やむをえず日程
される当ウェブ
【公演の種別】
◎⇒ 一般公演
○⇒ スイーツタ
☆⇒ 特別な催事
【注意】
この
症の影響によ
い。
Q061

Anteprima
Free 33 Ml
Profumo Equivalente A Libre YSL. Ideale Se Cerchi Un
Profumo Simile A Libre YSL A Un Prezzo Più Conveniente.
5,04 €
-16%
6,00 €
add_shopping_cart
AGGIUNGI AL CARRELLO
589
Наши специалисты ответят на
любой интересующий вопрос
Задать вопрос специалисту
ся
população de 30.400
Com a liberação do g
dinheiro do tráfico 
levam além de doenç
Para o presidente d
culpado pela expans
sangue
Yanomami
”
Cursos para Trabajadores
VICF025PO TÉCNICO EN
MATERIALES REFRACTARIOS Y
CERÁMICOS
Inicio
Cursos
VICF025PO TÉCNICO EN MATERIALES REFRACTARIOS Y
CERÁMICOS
——
_Work instructions_
Rewrite the listing above with every instance of "Cursos" changed to "Programas", keeping all other text the same.

_Expected answer_
やむをえず日程
される当ウェブ
【公演の種別】
◎⇒ 一般公演
○⇒ スイーツタ
☆⇒ 特別な催事
【注意】
この
症の影響によ
い。
Q061

Anteprima
Free 33 Ml
Profumo Equivalente A Libre YSL. Ideale Se Cerchi Un
Profumo Simile A Libre YSL A Un Prezzo Più Conveniente.
5,04 €
-16%
6,00 €
add_shopping_cart
AGGIUNGI AL CARRELLO
589
Наши специалисты ответят на
любой интересующий вопрос
Задать вопрос специалисту
ся
população de 30.400
Com a liberação do g
dinheiro do tráfico 
levam além de doenç
Para o presidente d
culpado pela expans
sangue
Yanomami
”
Programas para Trabajadores
VICF025PO TÉCNICO EN
MATERIALES REFRACTARIOS Y
CERÁMICOS
Inicio
Programas
VICF025PO TÉCNICO EN MATERIALES REFRACTARIOS Y
CERÁMICOS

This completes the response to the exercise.